Let $A$ be a square matrix. Show that if $$\lim_{n \to \infty} A^{n} = 0$$ then $\rho(A) < 1$, where $\rho(A)$ denotes the spectral radius of $A$.
Hint: Use the Jordan canonical form.
I am self-studying and have been working through a few linear algebra exercises. I'm struggling a bit in applying the hint to this problem — I don't know where to start. Any help appreciated.
On
You don't really need Jordan canonical form. If $\rho(A) \ge 1$, $A$ has an eigenvalue $\lambda$ with $|\lambda| \ge 1$. That eigenvalue has an eigenvector $v$. Then $A^n v = \lambda^n v$, so $\|A^n v\| = |\lambda|^n \|v\| \ge \|v\|$ does not go to $0$ as $n \to \infty$, which is impossible if $A^n \to 0$.
Hint
$$A=PJP^{-1} \\ J=\begin{bmatrix} \lambda_1 & * & 0 & 0 & 0 & ... & 0 \\ 0& \lambda_2 & * & 0 & 0 & ... & 0 \\ ...&...&...&...&....&....&....\\ 0 & 0 & 0 & 0&0&...&\lambda_n \\ \end{bmatrix}$$ where each $*$ is either $0$ or $1$.
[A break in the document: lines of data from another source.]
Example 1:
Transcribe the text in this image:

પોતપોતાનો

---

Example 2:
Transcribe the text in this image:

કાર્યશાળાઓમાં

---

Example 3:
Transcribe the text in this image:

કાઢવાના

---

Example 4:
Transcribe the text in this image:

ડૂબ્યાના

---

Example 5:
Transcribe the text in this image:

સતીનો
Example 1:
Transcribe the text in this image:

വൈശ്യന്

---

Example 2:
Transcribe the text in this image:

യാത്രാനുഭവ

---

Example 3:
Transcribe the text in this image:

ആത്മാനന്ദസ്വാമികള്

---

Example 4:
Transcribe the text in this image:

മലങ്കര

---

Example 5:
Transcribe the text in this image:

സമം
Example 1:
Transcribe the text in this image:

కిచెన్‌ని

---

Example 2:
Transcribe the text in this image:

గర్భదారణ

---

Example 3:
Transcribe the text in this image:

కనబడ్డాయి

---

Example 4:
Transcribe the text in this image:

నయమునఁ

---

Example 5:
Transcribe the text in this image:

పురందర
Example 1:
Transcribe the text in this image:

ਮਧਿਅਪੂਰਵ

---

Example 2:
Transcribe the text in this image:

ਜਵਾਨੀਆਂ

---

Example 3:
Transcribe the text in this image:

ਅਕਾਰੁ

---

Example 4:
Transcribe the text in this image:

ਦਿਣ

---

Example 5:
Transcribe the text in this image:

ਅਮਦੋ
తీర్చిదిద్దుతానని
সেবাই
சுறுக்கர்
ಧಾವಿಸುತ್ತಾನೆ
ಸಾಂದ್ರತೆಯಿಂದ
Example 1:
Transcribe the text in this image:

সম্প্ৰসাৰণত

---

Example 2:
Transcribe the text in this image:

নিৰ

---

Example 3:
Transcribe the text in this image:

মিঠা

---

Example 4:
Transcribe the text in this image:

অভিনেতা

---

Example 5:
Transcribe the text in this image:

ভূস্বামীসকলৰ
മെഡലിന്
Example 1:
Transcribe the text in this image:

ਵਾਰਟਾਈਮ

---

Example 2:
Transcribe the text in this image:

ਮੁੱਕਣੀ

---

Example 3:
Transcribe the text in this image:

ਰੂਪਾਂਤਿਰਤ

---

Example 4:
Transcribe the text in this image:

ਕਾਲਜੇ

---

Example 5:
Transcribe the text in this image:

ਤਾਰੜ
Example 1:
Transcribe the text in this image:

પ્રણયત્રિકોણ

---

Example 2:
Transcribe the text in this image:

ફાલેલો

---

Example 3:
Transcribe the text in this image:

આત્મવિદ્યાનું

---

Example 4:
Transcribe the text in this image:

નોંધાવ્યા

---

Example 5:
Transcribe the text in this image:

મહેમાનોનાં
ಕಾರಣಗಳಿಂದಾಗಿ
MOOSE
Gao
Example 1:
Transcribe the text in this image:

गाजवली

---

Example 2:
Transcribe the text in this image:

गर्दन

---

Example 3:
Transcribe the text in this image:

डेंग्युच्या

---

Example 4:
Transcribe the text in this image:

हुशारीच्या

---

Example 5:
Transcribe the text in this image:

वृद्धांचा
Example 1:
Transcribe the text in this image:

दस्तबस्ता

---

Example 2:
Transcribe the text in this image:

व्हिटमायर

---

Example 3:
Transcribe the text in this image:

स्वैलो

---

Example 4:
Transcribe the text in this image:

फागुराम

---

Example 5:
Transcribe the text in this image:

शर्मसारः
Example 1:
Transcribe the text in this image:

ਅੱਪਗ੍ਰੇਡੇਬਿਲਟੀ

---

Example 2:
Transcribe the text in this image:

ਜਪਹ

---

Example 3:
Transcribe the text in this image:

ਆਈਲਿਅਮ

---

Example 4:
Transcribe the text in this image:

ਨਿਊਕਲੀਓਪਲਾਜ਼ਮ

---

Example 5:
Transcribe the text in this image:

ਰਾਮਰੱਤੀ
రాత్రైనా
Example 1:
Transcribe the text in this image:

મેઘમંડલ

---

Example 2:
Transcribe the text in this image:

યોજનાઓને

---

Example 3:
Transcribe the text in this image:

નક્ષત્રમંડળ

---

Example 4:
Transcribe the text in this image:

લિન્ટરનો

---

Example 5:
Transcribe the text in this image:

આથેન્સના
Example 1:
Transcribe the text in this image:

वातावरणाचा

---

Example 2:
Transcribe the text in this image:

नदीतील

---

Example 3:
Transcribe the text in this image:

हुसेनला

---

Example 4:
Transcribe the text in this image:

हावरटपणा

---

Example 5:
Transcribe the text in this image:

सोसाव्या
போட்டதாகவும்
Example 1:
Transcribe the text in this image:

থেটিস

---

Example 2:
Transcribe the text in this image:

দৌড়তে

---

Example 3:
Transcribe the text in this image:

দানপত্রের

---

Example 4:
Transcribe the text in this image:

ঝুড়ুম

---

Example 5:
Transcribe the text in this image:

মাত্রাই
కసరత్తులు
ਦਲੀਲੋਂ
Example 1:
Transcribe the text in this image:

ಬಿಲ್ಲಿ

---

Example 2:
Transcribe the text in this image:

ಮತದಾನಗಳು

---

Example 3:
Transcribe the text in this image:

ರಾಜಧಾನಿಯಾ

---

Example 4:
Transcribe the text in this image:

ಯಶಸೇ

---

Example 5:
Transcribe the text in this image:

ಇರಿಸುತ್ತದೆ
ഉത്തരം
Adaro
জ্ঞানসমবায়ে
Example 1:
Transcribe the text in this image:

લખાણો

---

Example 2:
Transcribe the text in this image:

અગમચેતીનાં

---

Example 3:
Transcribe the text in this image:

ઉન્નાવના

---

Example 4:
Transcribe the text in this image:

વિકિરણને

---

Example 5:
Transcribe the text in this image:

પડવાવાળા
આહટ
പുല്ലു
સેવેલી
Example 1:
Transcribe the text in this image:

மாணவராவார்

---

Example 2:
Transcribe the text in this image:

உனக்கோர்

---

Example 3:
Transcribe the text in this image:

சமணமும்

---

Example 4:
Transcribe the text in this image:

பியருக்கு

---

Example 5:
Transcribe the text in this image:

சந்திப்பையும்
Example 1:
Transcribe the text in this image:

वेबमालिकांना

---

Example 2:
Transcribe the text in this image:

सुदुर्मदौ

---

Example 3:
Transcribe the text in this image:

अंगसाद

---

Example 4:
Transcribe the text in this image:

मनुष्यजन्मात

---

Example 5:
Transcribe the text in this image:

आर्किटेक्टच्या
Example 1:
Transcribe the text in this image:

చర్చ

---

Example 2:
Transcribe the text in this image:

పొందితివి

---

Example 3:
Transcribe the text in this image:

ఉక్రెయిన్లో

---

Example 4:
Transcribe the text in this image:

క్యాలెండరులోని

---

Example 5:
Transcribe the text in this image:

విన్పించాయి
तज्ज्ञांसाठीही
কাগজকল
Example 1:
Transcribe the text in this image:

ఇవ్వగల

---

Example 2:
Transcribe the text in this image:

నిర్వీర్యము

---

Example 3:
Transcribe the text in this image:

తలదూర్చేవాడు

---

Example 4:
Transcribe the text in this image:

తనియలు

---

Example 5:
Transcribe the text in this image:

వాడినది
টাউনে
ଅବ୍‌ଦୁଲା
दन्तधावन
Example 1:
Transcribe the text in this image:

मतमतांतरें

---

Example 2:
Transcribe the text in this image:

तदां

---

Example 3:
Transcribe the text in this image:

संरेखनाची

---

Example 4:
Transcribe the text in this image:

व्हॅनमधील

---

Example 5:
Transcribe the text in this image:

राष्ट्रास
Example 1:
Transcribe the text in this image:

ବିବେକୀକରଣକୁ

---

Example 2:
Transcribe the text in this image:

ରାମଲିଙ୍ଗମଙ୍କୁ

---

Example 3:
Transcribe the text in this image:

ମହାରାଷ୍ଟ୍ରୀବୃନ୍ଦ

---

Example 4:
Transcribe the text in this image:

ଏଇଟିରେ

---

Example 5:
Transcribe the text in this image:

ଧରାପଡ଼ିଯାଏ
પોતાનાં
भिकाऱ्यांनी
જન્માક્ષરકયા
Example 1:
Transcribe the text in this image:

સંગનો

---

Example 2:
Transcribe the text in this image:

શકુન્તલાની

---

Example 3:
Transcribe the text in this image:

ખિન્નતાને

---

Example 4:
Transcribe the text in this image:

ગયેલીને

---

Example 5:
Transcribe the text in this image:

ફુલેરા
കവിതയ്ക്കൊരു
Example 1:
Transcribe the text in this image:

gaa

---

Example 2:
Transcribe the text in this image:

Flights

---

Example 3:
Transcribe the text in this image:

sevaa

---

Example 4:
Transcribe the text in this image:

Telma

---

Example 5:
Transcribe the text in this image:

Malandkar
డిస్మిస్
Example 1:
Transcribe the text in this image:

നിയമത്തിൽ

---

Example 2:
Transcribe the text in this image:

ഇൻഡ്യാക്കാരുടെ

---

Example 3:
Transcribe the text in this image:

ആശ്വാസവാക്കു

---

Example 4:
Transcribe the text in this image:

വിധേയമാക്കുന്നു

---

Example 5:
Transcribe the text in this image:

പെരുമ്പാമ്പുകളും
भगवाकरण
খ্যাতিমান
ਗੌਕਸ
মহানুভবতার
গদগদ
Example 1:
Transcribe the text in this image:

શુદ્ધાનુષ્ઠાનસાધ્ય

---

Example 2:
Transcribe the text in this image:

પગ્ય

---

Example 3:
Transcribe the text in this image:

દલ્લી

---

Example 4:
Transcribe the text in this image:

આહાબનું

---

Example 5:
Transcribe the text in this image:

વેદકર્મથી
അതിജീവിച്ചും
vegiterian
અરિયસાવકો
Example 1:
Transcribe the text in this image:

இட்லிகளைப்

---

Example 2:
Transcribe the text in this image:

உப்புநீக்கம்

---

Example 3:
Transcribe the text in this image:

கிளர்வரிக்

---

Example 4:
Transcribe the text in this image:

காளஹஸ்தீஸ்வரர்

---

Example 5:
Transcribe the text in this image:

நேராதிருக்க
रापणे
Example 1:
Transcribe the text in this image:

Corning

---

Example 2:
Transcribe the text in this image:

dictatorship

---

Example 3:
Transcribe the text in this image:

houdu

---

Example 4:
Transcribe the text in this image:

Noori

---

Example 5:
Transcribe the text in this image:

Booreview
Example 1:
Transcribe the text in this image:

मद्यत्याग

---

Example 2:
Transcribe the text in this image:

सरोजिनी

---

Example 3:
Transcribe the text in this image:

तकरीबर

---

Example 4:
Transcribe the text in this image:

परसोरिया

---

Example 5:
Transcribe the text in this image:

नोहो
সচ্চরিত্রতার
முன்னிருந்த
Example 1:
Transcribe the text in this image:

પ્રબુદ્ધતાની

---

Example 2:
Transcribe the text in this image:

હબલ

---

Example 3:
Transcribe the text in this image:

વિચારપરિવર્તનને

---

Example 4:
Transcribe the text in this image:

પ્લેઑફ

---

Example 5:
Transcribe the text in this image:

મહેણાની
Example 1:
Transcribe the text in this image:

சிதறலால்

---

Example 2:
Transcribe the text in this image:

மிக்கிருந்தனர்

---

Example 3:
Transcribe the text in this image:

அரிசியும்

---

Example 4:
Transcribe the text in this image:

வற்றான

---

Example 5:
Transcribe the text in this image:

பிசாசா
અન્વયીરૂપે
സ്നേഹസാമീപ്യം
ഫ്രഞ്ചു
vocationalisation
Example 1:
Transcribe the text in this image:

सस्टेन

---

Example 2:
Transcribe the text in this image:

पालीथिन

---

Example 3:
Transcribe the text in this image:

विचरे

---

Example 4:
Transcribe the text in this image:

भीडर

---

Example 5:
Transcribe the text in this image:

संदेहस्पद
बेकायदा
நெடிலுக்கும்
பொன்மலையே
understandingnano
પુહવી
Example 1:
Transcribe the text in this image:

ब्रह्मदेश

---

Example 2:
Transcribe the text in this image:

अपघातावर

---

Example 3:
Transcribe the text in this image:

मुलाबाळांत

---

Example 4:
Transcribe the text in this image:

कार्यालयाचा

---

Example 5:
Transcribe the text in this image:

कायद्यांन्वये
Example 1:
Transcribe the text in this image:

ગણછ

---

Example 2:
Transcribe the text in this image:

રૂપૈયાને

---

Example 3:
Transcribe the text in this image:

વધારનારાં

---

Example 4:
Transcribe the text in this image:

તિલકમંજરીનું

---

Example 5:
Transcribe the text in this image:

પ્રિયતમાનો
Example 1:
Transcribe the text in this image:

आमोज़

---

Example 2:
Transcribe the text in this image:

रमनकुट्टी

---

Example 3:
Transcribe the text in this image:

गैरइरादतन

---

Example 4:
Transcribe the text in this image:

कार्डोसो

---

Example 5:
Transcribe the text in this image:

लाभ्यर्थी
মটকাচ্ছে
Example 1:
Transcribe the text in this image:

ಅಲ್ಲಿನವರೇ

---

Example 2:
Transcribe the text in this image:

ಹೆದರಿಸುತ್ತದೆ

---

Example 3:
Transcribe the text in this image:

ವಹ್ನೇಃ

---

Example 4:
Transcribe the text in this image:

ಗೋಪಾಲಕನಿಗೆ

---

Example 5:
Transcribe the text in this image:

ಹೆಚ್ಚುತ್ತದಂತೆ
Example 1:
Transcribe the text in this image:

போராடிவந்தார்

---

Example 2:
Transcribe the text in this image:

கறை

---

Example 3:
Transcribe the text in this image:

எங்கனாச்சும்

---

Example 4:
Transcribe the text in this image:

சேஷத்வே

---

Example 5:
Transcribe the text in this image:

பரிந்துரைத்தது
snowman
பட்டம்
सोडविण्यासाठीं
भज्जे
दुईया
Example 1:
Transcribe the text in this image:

Prove by induction that $$J^m=\begin{bmatrix} \lambda_1^m & \star & \star & \star & \star & ... & \star \\ 0& \lambda_2^m & \star & \star & \star & ... & \star \\ ...&...&...&...&....&....&....\\ 0 & 0 & 0 & 0&0&...&\lambda_n^m \\ \end{bmatrix}$$ where the $\star$s represent numbers, that is $J^m$ is an upper triangular matrix with the $m$^th powers of the eigenvalues on the diagonal.
Note The above claim for $J^m$ is not fully using that $J$ is a Jordan cannonical form. It only uses that $J$ is upper triangular.